▶ **Set exercise**:
Can you find and copy every line in the material below that contains the word "beside"? Case counts, so include only lines where it appears with matching capitalization.

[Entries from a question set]
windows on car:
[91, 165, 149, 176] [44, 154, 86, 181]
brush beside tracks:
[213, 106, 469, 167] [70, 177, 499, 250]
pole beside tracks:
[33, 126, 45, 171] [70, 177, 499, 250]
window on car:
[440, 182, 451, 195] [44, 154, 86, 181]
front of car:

---

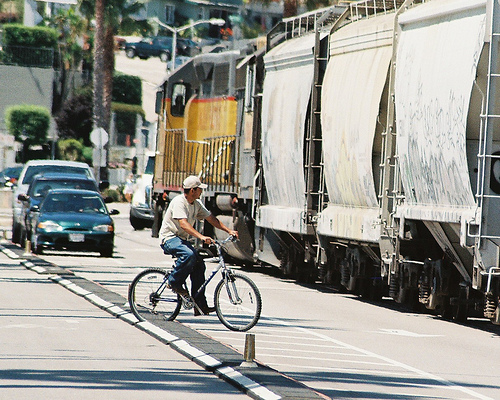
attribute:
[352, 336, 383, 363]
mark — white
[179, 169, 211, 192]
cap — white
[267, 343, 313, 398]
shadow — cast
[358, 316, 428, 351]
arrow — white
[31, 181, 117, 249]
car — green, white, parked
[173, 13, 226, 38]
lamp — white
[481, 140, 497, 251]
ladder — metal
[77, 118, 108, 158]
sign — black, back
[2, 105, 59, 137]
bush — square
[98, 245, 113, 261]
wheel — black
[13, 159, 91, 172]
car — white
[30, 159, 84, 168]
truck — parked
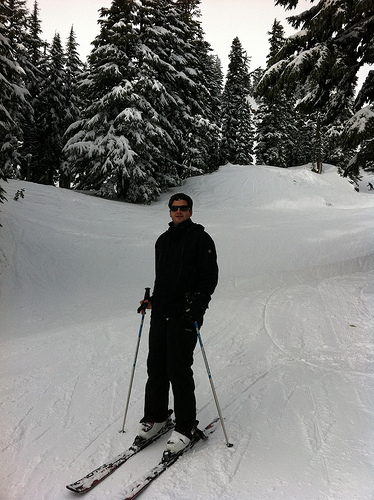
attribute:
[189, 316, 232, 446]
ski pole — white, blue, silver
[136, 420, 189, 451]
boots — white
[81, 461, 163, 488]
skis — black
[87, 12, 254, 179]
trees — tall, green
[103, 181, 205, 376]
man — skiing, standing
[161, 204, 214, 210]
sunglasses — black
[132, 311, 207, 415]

▶ **The reply**:
brush beside tracks:
pole beside tracks:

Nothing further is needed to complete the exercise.